A Different Version of the Reading Experience

“Listening to audiobooks is the same as reading, because you still have to listen word-for-word to make up the narrative,” says Louisa Smith, editor and founder at Epic Book Society. “Listening to an audiobook requires the same level of attention as reading — if you miss a few sentences, suddenly the whole book might not make sense.” 

I’ve found this to be true, and I won’t tell you how many times I’ve gotten distracted and had to hit the back button on my phone when I’m listening. I equate it to zoning out while reading a physical book and having to turn back a page to reread.

“The act of digesting a story is different [with audiobooks], but the skills you use are the same,” Smith says. “You still need to form sentences in your head and create a picture of the story; it’s [just] coming to you from a different medium.”

Catherine Wilde is a life coach, author of the book “Reclaim Your Inner Sparkle,” and founder of SoulCareMom. As a busy working mother who homeschools her children, she doesn’t always have time for the “luxury” of reading physical books, so she relies on audiobooks, particularly nonfiction ones that will continue to develop her abilities.

“The experience is different, admittedly,” says Wilde. “But when absorbing nonfiction in particular, if the audiobook in question is narrated by the author, the experience is magical and even ethereal.”

I agree.

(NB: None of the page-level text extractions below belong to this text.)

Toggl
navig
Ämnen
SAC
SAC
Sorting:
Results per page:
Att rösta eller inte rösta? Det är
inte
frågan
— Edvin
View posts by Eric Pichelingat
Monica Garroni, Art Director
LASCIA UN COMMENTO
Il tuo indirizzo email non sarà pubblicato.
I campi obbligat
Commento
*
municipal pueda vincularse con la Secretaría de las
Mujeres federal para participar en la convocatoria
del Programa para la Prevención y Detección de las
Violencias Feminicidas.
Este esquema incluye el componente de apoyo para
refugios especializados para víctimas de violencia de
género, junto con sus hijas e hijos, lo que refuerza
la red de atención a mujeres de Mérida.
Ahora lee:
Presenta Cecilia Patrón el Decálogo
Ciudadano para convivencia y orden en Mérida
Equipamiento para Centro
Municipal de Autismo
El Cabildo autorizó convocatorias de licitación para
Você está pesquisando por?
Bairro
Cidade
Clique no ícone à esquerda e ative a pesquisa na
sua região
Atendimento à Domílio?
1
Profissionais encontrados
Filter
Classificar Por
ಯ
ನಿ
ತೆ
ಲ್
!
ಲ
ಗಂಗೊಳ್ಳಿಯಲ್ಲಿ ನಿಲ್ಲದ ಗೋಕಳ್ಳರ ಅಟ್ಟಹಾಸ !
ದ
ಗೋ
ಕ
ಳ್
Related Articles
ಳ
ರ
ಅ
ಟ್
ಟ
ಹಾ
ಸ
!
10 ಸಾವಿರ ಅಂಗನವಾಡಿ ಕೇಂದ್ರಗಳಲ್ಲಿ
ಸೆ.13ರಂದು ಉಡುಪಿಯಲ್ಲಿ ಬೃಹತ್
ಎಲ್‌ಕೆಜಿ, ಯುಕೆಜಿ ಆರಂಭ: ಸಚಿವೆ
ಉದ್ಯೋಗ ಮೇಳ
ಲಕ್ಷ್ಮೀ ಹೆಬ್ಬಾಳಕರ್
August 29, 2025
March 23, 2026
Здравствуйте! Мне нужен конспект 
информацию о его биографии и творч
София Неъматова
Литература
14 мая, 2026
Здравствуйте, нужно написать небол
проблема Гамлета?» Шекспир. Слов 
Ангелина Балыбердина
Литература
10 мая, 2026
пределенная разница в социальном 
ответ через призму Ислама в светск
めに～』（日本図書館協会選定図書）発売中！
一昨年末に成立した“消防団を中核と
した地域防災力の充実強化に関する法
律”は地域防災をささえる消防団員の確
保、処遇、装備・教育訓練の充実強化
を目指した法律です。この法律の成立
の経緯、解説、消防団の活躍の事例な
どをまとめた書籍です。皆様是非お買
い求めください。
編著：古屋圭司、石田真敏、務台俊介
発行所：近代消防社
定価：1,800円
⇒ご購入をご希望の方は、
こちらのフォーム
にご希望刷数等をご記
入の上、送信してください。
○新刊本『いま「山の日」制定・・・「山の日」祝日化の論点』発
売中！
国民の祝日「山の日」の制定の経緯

While I do listen to a lot of fiction, I also like books about entrepreneurship and personal growth. It’s energizing to hear the words come straight from the author’s mouths. (Pro tip: I bump up the reading speed a bit, and the authors sound urgent and even more empowering!) I’m also on a celebrity memoir kick of late, and when given the option to read Pete Townshend’s book detailing his years with The Who or hear him read it in his melodic British accent, which do you think I’m going to choose? 

Literacy and Accessibility

Not everyone has the ability to read physical books, which is another reason I’m in love with audiobooks.

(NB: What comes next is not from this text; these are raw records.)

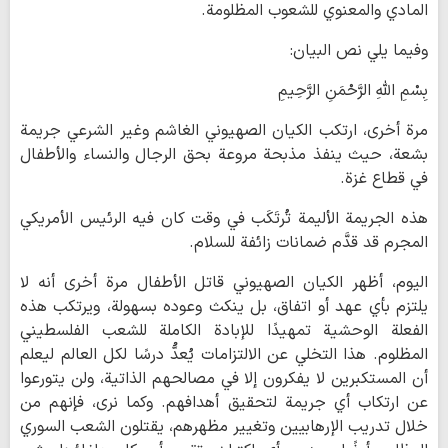
المادي والمعنوي للشعوب المظلومة.
وفيما يلي نص البيان:
بِسْمِ اللَّهِ الرَّحْمَنِ الرَّحِيمِ
مرة أخرى، ارتكب الكيان الصهيوني الغاشم وغير الشرعي جريمة
بشعة، حيث ينفذ مذبحة مروعة بحق الرجال والنساء والأطفال
في قطاع غزة.
هذه الجريمة الأليمة تُرتَكَب في وقت كان فيه الرئيس الأمريكي
المجرم قد قدَّم ضمانات زائفة للسلام.
اليوم، أظهر الكيان الصهيوني قاتل الأطفال مرة أخرى أنه لا
يلتزم بأي عهد أو اتفاق، بل ينكث وعوده بسهولة، ويرتكب هذه
الفعلة الوحشية تمهيدًا للإبادة الكاملة للشعب الفلسطيني
المظلوم. هذا التخلي عن الالتزامات يُعدُّ درسًا لكل العالم ليعلم
أن المستكبرين لا يفكرون إلا في مصالحهم الذاتية، ولن يتورعوا
عن ارتكاب أي جريمة لتحقيق أهدافهم. وكما نرى، فإنهم من
خلال تدريب الإرهابيين وتغيير مظهرهم، يقتلون الشعب السوري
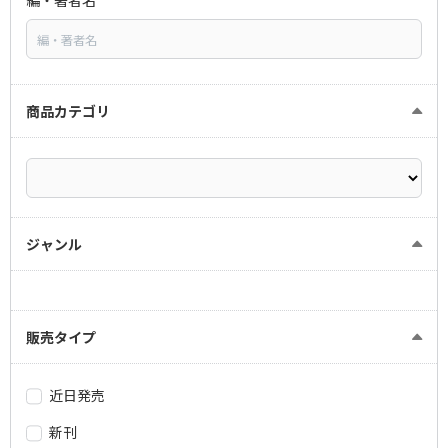
編・著者名
商品カテゴリ
ジャンル
販売タイプ
近日発売
新刊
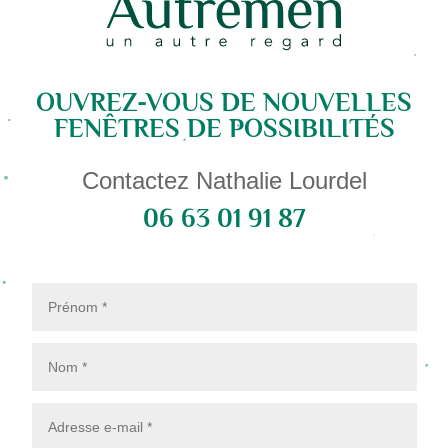
OUVREZ-VOUS DE NOUVELLES
FENÊTRES DE POSSIBILITÉS
Contactez Nathalie Lourdel
06 63 01 91 87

“Listening to audiobooks can be a richer experience, but it also engages different senses, and that makes it great for accessibility,” says Tanja Hester, award-winning author of “Work Optional: Retire Early the Non-Penny-Pinching Way” and creator of the Our Next Life blog.

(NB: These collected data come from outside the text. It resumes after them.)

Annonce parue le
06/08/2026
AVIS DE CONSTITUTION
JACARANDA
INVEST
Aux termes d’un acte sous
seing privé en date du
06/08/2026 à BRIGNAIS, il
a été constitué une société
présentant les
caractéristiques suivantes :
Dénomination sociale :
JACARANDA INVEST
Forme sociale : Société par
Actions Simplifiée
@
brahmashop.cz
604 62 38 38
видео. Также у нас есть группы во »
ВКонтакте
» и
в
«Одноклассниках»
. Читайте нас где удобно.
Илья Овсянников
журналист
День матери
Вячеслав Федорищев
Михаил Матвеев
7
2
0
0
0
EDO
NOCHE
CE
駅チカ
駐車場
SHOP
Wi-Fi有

“Though I love reading books, I often struggle to sit down and read, something I learned is connected to my ADHD,” Hester says. “But I can easily get immersed in audiobooks, and I now read many more books this way.” She also notes that she has friends who have dyslexia and also find audiobooks to be more accessible.

“Anyone who gets snobby about audiobooks not being ‘real books’ is completely ignoring the vast majority of human and literary history, in which most people ‘read’ by having stories or lyric poems told or recited to them,” Hester says. “It’s a fairly recent phenomenon for most of the population to be able to read!”

Peter Cox, author, literary agent, and founder of Litopia (the world’s oldest online community for writers) agrees. “I’m constantly telling writers not to become entirely fixated by the written word,” he says. “The oral tradition predates writing, obviously. Audiobooks are simply a continuation of that.”

Credit: Getty Images / Luis Alvarez

Don’t Knock it Until You Try It

Still put off by the word “read” when it comes to audiobooks? Then let me swap in the word “consume” instead. I happily consume books, whether they are print, digital, or audio. Although they are calorie-free, books in every form are part of my daily diet. 

If you haven’t tried one of the audiobook platforms out there, allow me to recommend my favorite, LibroFM. When you sign up for an account, you can choose an independent bookstore to support with each purchase. (I proudly support Books Are Magic in Brooklyn, NY).

Everyone is welcome to their opinion. But whether I turn to the last page of a book or listen to the last seconds of its audio version, it is ready to be checked off my to-be-read list.

“Even with higher literacy rates now, gatekeeping what counts as reading only does harm,” Hester says. “Audiobooks are great, and so are graphic novels and anything else that give people multiple ways to engage with written work.”